BANDUNG, TEROPONGMEDIA.ID – Pemerintah tengah menyiapkan Peraturan Pemerintah (PP) untuk mengatur penempatan anggota Polri aktif di jabatan sipil. Langkah ini diambil menyusul polemik yang muncul setelah terbitnya Peraturan Polri (Perpol) Nomor 10 Tahun 2025, yang memperbolehkan anggota polisi aktif menduduki jabatan di 17 kementerian dan lembaga negara.
Menteri Koordinator Bidang Hukum, HAM, Imigrasi, dan Pemasyarakatan (Menko Kumham Imipas) Yusril Ihza Mahendra mengatakan, penyusunan PP tersebut bertujuan memberikan dasar hukum yang lebih kuat dan komprehensif.
“Kita sepakat akan segera menyusun rancangan Peraturan Pemerintah untuk melaksanakan ketentuan Pasal 28 ayat 3 UU Nomor 2 Tahun 2002 tentang Polri serta Pasal 19 UU Nomor 20 Tahun 2003 tentang ASN,” ujar Yusril di Jakarta, Sabtu (20/12/2025).
Yusril menjelaskan, hingga saat ini belum ada pengaturan di tingkat PP yang secara rinci mengatur jabatan sipil apa saja yang dapat diduduki oleh anggota Polri aktif. Karena itu, pengaturan melalui Perpol dinilai memiliki keterbatasan ruang lingkup.
Menurut Yusril, Presiden RI Prabowo Subianto telah menyetujui penyusunan PP tersebut. Bahkan, Kementerian PAN-RB dan Kementerian Sekretariat Negara disebut sudah menyiapkan draf awal rancangan peraturan dimaksud.
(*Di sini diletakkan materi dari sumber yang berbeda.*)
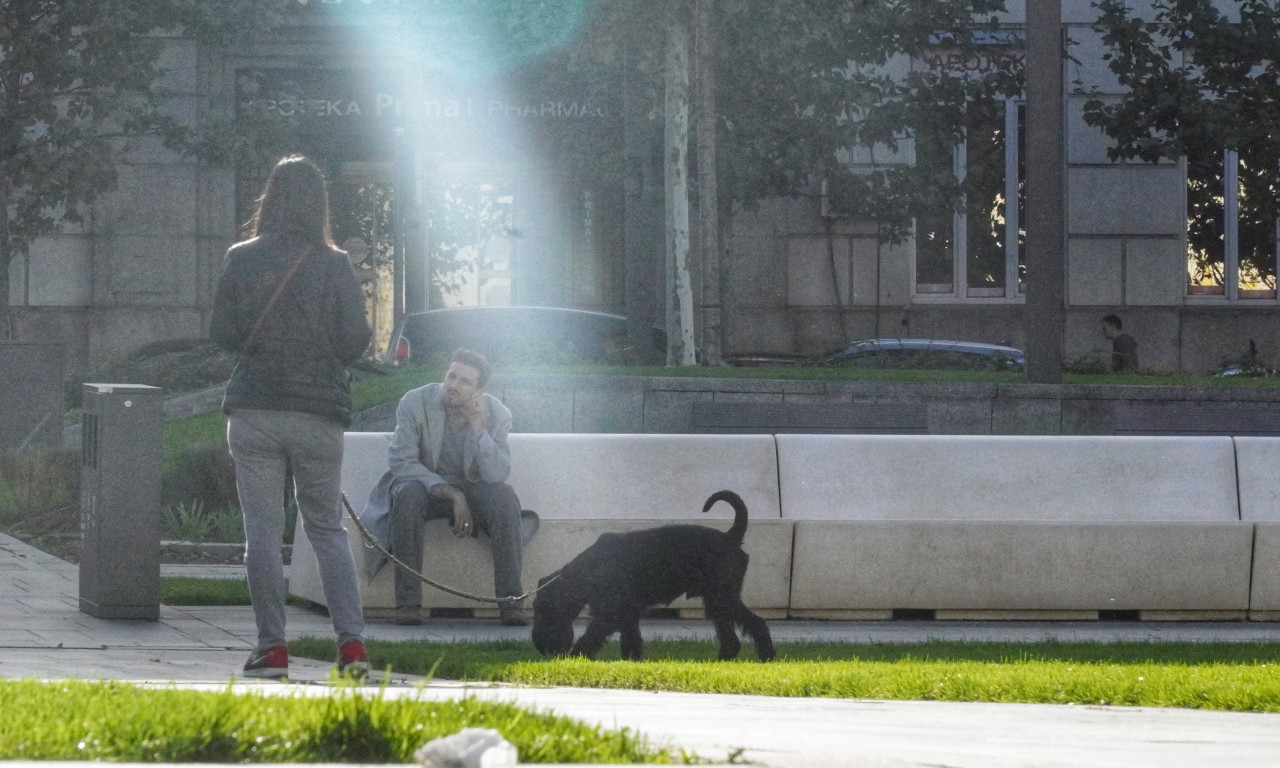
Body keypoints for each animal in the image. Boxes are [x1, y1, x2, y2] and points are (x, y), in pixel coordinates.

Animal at [527, 491, 768, 660]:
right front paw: (631, 662)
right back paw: (763, 657)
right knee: (754, 624)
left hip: (720, 600)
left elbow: (591, 637)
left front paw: (575, 657)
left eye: (543, 608)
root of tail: (731, 538)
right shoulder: (628, 614)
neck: (586, 572)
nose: (541, 646)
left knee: (736, 633)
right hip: (724, 599)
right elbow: (631, 641)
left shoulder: (609, 615)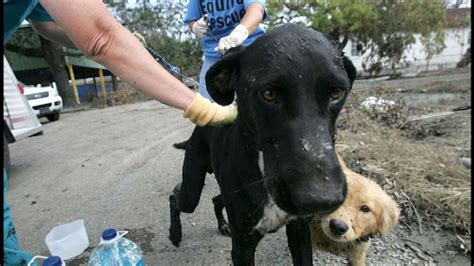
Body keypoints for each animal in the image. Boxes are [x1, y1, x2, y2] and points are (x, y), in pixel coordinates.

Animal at [169, 23, 356, 264]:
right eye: (268, 94)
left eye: (337, 92)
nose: (322, 199)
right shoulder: (242, 248)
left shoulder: (299, 232)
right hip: (192, 189)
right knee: (176, 196)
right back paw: (175, 233)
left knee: (215, 199)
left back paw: (222, 225)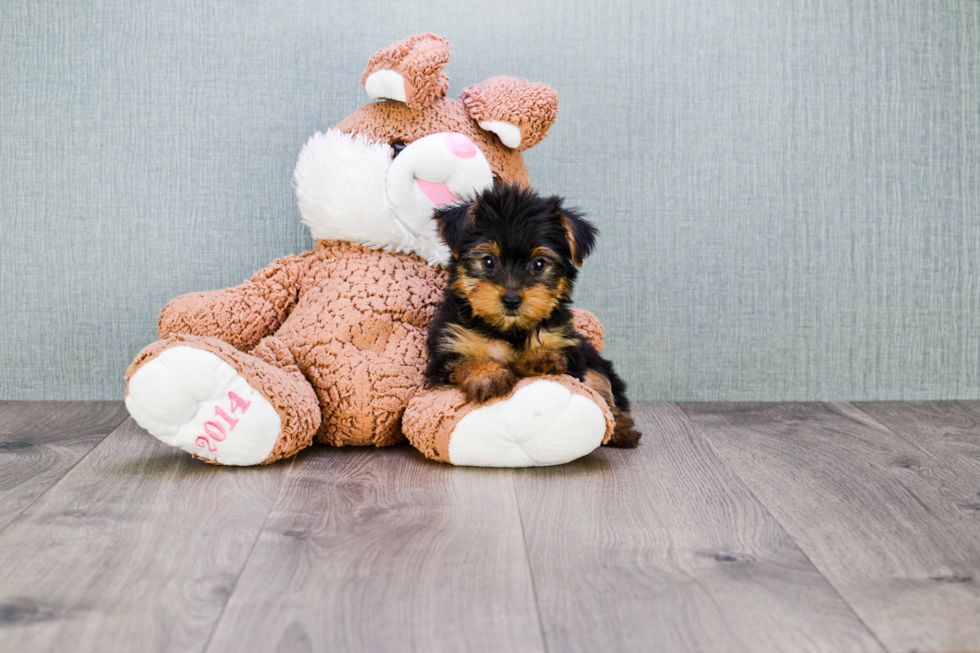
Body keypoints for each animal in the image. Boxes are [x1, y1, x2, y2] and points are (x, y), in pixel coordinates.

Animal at [424, 186, 640, 446]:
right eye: (489, 261)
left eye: (539, 264)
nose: (511, 299)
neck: (508, 329)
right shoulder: (447, 349)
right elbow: (464, 361)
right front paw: (488, 375)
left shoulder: (568, 348)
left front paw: (540, 359)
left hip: (594, 360)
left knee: (603, 388)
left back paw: (622, 428)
Ia juga menegaskan bahwa pemerintah mencermati berbagai kritik, masukan, dan pandangan publik terkait Perpol 10/2025 yang belakangan ramai dipersoalkan.
“Peraturan Kapolri sifatnya internal. Sementara ini menyangkut kementerian dan lembaga serta pelaksanaan UU ASN dan UU Polri, sehingga harus diatur dalam bentuk Peraturan Pemerintah,” kata Yusril.
Baca Juga:
Dasco Jelaskan Peran DPR dalam Reformasi Polri
Senada, Ketua Komite Percepatan Reformasi Polri, Jimly Asshiddiqie, berharap pembahasan PP tersebut dapat segera dirampungkan. Ia menargetkan aturan itu selesai pada Januari 2026.
“Mudah-mudahan Januari nanti sudah ada Peraturan Pemerintah yang memberi solusi atas berbagai persoalan rangkap jabatan,” ujar Jimly.
Sementara itu, Kapolri Jenderal Listyo Sigit Prabowo menegaskan komitmen institusinya untuk patuh terhadap aturan yang akan ditetapkan pemerintah.
“Kami menghormati apa pun yang nantinya diatur dalam Peraturan Pemerintah tersebut,” kata Listyo.
Perpol Nomor 10 Tahun 2025 sendiri diteken Kapolri pada 9 Desember 2025. Dalam aturan itu, disebutkan anggota Polri aktif dapat ditugaskan di 17 kementerian dan lembaga, antara lain Kementerian Koordinator Politik dan Keamanan, Kementerian ESDM, Kementerian Hukum, Kementerian Imigrasi dan Pemasyarakatan, Kementerian Kehutanan, Kementerian Kelautan dan Perikanan, Kementerian Perhubungan, hingga Kementerian Agraria dan Tata Ruang/BPN.
Selain itu, penugasan juga dimungkinkan di lembaga seperti Otoritas Jasa Keuangan (OJK), PPATK, Badan Narkotika Nasional (BNN), BNPT, BIN, BSSN, Lembaga Ketahanan Nasional, serta Komisi Pemberantasan Korupsi (KPK).